The facet joints on the back of the spine normally give enough stability, even when the lamina is taken off. This is why surgeons prefer not to remove the facet joints. But these joints may have to be removed if they are enlarged with arthritis or are pushing on the spinal nerves, as explained earlier. When the facet joints must be removed, additional surgery (a fusion) may be needed to fix the loose segment.
Many patients get nearly complete relief of symptoms from the lumbar laminectomy procedure. As with any surgery, however, you should expect some pain afterward. If the pain continues or becomes unbearable, talk to your surgeon about treatments that can help control your pain.
What happens after surgery?
Patients are usually able to get out of bed within a few hours after surgery. However, you will be instructed to move your back only carefully and comfortably. Patients are able to return home when their medical condition is stable.
Most patients leave the hospital the day after surgery. They are safe to drive within a week or two. People generally get back to light work by four weeks. Heavier work and sports should wait two to three months. Workers whose jobs involve strenuous manual labor may be counseled to consider different work.
Outpatient physical therapy usually starts four to six weeks after surgery.
What should I expect as I recover?
Many surgeons prescribe outpatient physical therapy within six weeks after surgery. Physical therapy after lumbar laminectomy is generally only needed for a total of four to six weeks. You should expect full recovery to take up to four months.

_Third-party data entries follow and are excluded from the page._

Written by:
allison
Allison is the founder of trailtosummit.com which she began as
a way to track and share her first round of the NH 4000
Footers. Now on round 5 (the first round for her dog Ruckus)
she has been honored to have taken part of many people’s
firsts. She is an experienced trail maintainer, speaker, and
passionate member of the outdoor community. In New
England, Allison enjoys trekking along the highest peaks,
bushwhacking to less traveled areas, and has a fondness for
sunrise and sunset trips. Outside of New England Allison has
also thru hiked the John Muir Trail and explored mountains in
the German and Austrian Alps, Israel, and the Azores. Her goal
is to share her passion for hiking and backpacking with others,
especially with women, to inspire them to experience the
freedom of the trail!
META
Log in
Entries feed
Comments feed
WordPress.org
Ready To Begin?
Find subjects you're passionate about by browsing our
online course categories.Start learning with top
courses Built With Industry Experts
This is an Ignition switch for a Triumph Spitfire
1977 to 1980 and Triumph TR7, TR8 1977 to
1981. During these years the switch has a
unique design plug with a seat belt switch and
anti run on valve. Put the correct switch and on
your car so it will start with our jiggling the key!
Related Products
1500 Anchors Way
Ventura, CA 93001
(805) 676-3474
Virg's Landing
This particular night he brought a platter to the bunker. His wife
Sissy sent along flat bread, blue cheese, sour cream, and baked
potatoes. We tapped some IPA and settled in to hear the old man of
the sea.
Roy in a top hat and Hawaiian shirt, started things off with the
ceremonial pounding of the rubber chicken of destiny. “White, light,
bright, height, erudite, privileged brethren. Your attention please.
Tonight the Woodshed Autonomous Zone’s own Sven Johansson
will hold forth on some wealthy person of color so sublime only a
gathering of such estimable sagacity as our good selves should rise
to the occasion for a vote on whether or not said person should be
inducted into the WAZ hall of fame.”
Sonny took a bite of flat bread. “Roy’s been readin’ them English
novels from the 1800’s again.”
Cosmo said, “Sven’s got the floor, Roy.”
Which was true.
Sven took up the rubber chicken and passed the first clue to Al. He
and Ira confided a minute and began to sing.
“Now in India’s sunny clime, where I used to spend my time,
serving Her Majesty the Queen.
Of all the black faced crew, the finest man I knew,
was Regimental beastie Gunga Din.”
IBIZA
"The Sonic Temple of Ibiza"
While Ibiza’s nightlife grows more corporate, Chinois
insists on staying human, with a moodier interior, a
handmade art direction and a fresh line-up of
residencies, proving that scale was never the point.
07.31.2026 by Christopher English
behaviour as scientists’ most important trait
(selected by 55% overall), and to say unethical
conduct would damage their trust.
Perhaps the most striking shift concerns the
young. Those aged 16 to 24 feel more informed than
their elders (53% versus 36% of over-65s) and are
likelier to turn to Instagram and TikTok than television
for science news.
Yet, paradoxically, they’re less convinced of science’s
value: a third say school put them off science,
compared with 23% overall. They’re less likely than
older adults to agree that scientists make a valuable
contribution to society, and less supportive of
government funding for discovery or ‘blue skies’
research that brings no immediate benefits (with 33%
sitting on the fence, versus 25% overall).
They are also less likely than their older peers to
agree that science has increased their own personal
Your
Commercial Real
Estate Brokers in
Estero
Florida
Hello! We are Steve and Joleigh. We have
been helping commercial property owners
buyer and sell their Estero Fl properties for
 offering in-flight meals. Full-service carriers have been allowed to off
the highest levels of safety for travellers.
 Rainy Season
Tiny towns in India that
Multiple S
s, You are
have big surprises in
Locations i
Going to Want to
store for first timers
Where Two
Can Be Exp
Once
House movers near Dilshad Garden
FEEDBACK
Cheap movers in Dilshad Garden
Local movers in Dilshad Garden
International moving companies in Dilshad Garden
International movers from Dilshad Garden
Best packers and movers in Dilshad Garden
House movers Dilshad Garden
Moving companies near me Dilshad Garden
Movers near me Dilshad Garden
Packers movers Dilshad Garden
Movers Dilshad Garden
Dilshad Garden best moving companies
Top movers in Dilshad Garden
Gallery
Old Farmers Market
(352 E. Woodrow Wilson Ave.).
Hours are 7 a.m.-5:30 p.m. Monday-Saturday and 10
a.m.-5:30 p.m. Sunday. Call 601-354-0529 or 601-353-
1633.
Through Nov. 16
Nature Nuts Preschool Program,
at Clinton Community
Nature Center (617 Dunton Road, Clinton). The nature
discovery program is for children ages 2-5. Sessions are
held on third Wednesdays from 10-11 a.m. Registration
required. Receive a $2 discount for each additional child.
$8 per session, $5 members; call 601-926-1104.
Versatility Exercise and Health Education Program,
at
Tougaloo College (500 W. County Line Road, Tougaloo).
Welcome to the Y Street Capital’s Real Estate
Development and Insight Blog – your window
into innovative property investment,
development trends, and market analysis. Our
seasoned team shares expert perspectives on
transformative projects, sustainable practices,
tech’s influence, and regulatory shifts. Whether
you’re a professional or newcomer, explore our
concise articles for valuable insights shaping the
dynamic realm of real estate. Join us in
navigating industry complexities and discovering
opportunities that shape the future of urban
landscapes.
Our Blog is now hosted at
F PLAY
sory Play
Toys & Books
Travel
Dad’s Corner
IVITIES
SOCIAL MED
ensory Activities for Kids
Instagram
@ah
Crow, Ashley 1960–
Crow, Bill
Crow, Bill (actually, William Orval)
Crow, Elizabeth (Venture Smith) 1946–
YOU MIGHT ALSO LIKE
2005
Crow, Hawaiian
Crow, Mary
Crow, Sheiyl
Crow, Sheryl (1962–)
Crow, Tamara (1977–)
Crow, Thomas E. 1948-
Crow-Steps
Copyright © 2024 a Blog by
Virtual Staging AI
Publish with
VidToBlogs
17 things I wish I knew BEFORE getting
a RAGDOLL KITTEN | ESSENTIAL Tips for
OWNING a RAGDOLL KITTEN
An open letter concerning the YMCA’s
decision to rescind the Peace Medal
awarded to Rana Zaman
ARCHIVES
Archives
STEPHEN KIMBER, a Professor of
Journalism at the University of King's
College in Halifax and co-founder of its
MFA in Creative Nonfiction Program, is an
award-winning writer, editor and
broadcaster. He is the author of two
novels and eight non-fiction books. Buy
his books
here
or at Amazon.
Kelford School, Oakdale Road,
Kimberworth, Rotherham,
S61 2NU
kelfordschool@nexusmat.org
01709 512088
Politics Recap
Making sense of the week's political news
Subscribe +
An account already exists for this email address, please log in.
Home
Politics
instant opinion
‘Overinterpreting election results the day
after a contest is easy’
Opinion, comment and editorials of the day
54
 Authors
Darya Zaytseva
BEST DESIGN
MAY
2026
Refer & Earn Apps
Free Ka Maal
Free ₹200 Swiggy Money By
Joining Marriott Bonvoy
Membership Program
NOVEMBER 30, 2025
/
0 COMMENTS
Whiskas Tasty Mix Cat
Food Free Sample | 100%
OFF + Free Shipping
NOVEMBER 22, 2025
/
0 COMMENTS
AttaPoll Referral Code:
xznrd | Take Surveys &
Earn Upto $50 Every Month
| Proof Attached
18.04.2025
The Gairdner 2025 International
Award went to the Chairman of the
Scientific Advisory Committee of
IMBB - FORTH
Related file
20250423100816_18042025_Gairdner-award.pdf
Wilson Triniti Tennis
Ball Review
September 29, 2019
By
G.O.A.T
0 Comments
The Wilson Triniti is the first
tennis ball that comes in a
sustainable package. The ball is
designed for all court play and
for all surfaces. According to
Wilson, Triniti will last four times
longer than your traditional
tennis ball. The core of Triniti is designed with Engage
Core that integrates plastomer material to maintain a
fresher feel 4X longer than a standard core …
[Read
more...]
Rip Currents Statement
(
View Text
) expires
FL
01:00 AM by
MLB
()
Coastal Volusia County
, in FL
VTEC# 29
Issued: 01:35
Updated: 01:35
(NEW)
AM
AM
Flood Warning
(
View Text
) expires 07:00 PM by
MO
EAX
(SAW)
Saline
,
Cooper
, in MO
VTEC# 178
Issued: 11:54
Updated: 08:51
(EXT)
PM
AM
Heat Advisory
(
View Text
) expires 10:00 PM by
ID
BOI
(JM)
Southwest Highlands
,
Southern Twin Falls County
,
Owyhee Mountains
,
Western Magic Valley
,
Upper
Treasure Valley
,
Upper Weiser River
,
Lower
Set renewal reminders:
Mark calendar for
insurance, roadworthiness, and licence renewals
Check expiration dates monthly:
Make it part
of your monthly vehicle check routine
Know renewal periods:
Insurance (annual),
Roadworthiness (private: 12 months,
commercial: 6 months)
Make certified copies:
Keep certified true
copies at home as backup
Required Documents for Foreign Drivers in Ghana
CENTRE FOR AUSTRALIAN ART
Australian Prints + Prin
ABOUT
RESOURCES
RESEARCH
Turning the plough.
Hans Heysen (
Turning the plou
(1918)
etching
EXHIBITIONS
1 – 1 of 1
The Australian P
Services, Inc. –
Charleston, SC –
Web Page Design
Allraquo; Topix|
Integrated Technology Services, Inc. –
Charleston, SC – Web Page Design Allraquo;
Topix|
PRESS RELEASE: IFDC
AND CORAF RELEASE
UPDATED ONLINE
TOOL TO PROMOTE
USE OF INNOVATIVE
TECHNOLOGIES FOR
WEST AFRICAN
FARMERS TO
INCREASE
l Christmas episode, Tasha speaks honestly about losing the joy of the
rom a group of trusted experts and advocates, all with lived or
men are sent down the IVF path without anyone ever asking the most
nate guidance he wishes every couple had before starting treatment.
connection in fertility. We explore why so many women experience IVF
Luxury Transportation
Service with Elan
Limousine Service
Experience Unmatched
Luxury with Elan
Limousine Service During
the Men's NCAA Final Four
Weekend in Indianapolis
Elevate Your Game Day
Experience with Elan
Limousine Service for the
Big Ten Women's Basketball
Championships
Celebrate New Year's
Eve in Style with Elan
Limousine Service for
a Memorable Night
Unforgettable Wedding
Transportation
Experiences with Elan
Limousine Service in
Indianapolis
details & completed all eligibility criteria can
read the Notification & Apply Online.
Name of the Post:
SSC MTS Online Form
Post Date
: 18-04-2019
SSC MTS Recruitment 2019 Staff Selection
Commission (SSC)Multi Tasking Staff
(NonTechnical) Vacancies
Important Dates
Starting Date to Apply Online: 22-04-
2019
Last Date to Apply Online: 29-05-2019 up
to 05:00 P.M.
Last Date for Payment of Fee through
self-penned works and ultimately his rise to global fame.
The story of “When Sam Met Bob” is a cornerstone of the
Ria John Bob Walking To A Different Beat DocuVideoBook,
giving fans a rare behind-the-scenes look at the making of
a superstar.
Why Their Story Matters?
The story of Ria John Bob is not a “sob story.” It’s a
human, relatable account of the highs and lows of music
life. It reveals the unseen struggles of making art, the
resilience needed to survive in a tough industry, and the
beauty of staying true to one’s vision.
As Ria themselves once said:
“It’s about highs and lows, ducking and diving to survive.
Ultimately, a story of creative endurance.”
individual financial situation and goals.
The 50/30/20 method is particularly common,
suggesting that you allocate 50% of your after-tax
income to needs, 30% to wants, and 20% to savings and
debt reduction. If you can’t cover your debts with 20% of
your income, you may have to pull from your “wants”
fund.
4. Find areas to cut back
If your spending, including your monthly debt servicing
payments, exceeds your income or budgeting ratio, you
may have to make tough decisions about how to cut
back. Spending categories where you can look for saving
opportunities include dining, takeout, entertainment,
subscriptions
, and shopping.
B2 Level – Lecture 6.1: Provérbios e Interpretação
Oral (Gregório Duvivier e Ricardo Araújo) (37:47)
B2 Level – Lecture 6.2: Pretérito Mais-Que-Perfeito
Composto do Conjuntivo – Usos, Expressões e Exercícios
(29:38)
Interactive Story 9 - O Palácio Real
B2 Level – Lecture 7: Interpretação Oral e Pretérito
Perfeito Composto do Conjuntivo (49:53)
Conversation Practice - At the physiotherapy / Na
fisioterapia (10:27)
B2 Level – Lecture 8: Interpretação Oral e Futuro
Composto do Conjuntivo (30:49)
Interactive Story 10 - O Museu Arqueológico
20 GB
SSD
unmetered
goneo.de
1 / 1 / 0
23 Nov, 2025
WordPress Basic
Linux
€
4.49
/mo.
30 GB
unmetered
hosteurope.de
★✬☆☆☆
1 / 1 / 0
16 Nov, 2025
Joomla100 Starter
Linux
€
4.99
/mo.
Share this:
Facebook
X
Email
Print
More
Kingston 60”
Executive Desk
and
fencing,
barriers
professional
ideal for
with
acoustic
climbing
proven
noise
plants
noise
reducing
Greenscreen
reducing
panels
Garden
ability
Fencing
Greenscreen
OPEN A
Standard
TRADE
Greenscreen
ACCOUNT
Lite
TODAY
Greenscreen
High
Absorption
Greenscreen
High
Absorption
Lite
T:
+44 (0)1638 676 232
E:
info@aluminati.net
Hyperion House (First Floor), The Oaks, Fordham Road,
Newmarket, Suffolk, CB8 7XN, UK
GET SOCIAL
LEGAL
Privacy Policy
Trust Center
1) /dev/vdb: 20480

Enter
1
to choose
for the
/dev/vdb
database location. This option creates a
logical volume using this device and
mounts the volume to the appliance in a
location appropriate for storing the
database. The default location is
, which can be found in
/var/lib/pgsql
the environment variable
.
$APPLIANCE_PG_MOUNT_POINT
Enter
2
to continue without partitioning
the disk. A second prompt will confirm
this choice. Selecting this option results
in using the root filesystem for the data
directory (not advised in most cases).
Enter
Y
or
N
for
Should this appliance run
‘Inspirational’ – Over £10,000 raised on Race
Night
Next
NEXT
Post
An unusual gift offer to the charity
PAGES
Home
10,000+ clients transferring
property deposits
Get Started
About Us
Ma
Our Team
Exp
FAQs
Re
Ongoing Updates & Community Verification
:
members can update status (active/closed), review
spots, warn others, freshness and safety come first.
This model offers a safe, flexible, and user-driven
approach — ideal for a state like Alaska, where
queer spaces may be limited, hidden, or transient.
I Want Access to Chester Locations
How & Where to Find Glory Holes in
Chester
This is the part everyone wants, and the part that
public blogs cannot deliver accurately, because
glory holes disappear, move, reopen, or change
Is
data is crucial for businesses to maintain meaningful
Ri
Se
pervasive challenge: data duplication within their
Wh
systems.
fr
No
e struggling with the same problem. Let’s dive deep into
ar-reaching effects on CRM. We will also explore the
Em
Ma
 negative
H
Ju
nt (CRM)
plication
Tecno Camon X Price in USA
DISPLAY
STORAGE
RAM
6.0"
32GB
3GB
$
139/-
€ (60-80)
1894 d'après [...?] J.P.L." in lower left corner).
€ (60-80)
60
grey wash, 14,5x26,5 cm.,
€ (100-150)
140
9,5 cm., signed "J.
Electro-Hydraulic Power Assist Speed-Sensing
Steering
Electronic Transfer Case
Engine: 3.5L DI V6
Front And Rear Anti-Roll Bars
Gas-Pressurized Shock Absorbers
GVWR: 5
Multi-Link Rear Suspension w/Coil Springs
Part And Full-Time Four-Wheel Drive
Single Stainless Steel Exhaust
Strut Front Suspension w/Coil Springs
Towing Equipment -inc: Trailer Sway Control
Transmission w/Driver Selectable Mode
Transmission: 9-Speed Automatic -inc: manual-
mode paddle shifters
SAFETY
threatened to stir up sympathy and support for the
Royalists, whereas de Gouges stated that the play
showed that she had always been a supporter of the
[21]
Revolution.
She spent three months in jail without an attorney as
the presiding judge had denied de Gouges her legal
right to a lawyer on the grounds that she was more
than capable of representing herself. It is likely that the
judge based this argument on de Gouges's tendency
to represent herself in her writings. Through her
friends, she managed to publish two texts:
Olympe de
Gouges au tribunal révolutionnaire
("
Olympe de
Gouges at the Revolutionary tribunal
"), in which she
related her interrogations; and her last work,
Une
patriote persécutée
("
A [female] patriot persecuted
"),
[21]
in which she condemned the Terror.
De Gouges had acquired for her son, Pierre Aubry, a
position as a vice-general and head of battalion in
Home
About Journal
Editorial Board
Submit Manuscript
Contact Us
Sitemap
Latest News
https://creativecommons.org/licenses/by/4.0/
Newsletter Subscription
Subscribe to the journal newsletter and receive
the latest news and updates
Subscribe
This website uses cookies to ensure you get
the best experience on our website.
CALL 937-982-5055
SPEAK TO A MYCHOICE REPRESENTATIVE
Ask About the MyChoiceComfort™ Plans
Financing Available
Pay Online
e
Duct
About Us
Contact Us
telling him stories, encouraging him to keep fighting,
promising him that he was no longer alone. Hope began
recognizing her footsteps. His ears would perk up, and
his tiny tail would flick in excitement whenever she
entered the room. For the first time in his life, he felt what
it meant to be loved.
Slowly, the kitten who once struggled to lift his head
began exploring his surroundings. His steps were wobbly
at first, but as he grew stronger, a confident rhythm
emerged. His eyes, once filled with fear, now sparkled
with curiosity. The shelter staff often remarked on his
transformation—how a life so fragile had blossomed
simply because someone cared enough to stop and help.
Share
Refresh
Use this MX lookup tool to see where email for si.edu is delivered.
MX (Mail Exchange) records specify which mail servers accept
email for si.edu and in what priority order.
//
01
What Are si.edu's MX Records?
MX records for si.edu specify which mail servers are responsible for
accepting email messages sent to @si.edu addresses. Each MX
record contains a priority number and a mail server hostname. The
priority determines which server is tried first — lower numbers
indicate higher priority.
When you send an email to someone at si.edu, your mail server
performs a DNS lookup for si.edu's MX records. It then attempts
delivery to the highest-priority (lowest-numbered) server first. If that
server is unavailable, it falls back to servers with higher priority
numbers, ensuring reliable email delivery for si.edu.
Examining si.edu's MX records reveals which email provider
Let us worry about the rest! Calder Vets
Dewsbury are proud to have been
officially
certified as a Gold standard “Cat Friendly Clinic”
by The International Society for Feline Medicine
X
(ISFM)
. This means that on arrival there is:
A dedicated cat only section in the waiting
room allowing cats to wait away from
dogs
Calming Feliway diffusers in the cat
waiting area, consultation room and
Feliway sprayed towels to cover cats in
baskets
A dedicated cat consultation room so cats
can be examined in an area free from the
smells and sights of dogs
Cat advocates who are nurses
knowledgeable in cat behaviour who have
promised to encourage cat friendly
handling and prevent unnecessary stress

At first, treatments help control pain and inflammation. Ice and electrical stimulation treatments are commonly used to help with these goals. Your therapist may also use massage and other hands-on techniques to ease muscle spasm and pain.
Active treatments are added slowly. These include exercises for improving heart and lung function. Walking and swimming are ideal cardiovascular exercises after lumbar laminectomy surgery. Therapists also teach patients specific exercises to help tone and control the muscles that stabilize the low back.
Your therapist works with you on how to move and do activities. This form of treatment, called body mechanics, is used to help you develop new movement habits. This training helps you keep your back in safe positions as you go about your work and daily activities. At first, this may be as simple as helping you learn how to move safely and easily in and out of bed, how to get dressed and undressed, and how to do some of your routine activities. Then you learn how to keep your back safe while you lift and carry items and as you begin more challenging activities.
As your condition improves, the therapist tailors your program to help prepare you to go back to work. Some patients are not able to go back to a previous job that requires strenuous tasks. Your therapist may suggest changes in job tasks that enable you to go back to your previous job. Your therapist can also suggest alternate forms of work. You'll learn to do your tasks in ways that keep your back safe and free of extra strain.
Before your therapy sessions end, your therapist will teach you a number of ways to avoid future problems.